*** Text section ***
From 35786e175bb28ae051cca049dcd3adf391aee3e8 Mon Sep 17 00:00:00 2001
From: baxtree <xi.bai.ed@gmail.com>
Date: Wed, 22 Mar 2023 09:41:15 +0000
Subject: [PATCH 11/20] add fb mbart models for translation

---
 subaligner/__main__.py              | 20 +++----
 subaligner/llm.py                   |  5 ++
 subaligner/translator.py            | 86 ++++++++++++++++++++++++-----
 tests/subaligner/test_translator.py | 26 ++++++++-
 4 files changed, 111 insertions(+), 26 deletions(-)

diff --git a/subaligner/__main__.py b/subaligner/__main__.py
index 63cc178..d2a2d6e 100755
--- a/subaligner/__main__.py
+++ b/subaligner/__main__.py
@@ -4,15 +4,15 @@
                   [-sil {afr,amh,ara,arg,asm,aze,ben,bos,bul,cat,ces,cmn,cym,dan,deu,ell,eng,epo,est,eus,fas,fin,fra,gla,gle,glg,grc,grn,guj,heb,hin,hrv,hun,hye,ina,ind,isl,ita,jbo,jpn,kal,kan,kat,kir,kor,kur,lat,lav,lfn,lit,mal,mar,mkd,mlt,msa,mya,nah,nep,nld,nor,ori,orm,pan,pap,pol,por,ron,rus,sin,slk,slv,spa,sqi,srp,swa,swe,tam,tat,tel,tha,tsn,tur,ukr,urd,vie,yue,zho}]
                   [-fos] [-tod TRAINING_OUTPUT_DIRECTORY] [-o OUTPUT] [-t TRANSLATE] [-os OFFSET_SECONDS]
                   [-ml {afr,amh,ara,arg,asm,aze,ben,bos,bul,cat,ces,cmn,cym,dan,deu,ell,eng,epo,est,eus,fas,fin,fra,gla,gle,glg,grc,grn,guj,heb,hin,hrv,hun,hye,ina,ind,isl,ita,jbo,jpn,kal,kan,kat,kir,kor,kur,lat,lav,lfn,lit,mal,mar,mkd,mlt,msa,mya,nah,nep,nld,nor,ori,orm,pan,pap,pol,por,ron,rus,sin,slk,slv,spa,sqi,srp,swa,swe,tam,tat,tel,tha,tsn,tur,ukr,urd,vie,yue,zho}]
-                  [-mr {whisper}] [-mf {tiny,tiny.en,small,medium,medium.en,base,base.en,large-v1,large-v2,large}] [-tr {helsinki-nlp,whisper}] [-tf TRANSLATION_FLAVOUR] [-lgs]
-                  [-d] [-q] [-ver]
+                  [-mr {whisper}] [-mf {tiny,tiny.en,small,medium,medium.en,base,base.en,large-v1,large-v2,large}] [-tr {helsinki-nlp,whisper,facebook-mbart}]
+                  [-tf TRANSLATION_FLAVOUR] [-lgs] [-d] [-q] [-ver]
 
 Subaligner command line interface
 
 optional arguments:
   -h, --help            show this help message and exit
   -s SUBTITLE_PATH [SUBTITLE_PATH ...], --subtitle_path SUBTITLE_PATH [SUBTITLE_PATH ...]
-                        File path or URL to the subtitle file (Extensions of supported subtitles: .ttml, .sub, .ytt, .smi, .sami, .tmp, .txt, .ssa, .vtt, .stl, .xml, .ass, .scc, .dfxp, .sbv, .srt) or selector for the embedded subtitle (e.g., embedded:page_num=888 or embedded:stream_index=0)
*** End of Text section ***
§ Aim of the task
According to the patch, which value is added to the choices for the -tr option?
*** Source information ***
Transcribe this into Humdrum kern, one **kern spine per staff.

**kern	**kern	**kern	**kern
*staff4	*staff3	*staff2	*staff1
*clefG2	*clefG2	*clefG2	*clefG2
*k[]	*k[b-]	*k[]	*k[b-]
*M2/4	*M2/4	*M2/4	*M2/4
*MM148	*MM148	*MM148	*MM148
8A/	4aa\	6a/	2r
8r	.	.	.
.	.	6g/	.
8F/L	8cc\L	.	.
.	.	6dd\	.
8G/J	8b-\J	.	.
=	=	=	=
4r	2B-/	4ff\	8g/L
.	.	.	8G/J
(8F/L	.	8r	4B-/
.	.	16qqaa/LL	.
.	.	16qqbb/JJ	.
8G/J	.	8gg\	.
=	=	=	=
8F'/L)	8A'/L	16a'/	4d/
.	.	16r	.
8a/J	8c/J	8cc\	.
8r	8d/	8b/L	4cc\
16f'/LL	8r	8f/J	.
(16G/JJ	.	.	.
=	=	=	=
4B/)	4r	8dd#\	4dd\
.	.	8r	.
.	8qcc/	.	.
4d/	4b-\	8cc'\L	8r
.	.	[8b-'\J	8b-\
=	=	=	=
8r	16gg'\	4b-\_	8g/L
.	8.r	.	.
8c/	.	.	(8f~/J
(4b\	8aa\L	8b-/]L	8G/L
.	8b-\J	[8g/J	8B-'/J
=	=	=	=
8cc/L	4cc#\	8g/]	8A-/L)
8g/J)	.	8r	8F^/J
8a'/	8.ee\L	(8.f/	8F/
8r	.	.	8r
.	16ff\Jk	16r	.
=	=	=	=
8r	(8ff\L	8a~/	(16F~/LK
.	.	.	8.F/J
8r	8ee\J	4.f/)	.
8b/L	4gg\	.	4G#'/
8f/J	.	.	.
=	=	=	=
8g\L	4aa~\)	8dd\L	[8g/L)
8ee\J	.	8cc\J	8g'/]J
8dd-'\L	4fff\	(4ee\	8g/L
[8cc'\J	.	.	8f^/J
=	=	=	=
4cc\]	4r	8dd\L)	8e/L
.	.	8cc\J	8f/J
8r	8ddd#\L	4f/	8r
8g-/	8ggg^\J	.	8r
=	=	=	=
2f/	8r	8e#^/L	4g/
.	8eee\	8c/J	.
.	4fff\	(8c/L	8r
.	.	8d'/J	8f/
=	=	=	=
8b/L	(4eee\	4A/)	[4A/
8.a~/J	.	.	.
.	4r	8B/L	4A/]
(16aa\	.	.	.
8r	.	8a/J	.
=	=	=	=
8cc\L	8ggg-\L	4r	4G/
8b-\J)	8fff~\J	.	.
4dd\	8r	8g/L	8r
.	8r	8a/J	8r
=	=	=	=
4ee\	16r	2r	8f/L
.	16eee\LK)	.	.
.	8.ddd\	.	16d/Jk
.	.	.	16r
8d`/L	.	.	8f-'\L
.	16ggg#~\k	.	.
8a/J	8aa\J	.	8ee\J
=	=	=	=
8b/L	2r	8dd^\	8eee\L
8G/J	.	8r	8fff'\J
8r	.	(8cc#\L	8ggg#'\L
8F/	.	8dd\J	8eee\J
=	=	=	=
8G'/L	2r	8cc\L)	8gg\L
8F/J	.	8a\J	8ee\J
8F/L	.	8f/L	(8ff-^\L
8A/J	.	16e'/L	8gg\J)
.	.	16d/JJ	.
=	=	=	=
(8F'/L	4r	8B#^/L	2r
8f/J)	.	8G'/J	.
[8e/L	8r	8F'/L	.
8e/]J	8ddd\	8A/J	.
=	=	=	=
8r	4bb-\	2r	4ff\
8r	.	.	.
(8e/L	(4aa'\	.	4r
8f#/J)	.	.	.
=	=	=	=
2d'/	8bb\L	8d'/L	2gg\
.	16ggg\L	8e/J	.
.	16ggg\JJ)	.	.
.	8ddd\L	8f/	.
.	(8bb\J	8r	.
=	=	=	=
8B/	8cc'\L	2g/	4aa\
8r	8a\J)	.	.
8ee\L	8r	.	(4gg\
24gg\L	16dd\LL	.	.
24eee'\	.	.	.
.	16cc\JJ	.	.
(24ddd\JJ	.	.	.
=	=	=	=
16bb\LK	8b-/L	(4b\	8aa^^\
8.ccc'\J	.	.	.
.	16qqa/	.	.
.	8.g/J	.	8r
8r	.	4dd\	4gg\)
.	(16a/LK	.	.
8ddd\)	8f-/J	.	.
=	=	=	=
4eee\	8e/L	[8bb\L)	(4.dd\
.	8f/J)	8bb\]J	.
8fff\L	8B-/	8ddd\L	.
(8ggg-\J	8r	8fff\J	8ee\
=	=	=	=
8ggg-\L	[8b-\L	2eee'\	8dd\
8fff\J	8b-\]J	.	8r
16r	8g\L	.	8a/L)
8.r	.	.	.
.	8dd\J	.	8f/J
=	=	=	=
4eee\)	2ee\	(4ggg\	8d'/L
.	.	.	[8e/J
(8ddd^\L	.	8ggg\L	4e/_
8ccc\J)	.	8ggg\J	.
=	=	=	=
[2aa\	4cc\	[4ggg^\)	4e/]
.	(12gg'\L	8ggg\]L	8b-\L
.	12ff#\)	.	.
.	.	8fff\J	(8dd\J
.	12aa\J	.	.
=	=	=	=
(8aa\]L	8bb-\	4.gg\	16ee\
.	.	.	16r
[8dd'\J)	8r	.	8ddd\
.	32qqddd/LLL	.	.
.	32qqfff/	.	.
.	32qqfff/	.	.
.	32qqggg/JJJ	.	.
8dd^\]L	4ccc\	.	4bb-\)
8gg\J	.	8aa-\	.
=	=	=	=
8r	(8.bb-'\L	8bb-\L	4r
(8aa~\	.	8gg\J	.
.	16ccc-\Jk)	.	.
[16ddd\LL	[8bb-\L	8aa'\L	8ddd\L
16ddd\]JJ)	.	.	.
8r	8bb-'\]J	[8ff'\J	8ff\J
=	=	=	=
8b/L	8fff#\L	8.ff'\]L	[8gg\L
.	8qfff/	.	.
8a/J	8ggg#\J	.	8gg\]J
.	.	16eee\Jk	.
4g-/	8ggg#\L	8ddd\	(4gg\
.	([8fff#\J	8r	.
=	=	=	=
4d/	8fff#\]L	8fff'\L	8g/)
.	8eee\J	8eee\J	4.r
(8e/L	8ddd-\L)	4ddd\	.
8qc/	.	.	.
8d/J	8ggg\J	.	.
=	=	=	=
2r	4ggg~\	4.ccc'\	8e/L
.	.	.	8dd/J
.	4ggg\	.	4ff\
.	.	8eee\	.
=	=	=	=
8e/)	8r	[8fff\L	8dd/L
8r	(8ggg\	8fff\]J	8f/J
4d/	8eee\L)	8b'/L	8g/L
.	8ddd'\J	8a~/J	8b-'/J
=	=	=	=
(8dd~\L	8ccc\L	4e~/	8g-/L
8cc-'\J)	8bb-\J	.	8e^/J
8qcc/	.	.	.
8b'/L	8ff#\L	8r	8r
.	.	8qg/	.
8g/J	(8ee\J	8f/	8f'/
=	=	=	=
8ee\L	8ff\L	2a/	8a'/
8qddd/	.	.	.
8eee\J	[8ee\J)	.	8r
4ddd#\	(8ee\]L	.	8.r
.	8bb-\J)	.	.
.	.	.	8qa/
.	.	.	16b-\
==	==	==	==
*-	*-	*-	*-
*** End of Source information ***
§ Task solution
facebook-mbart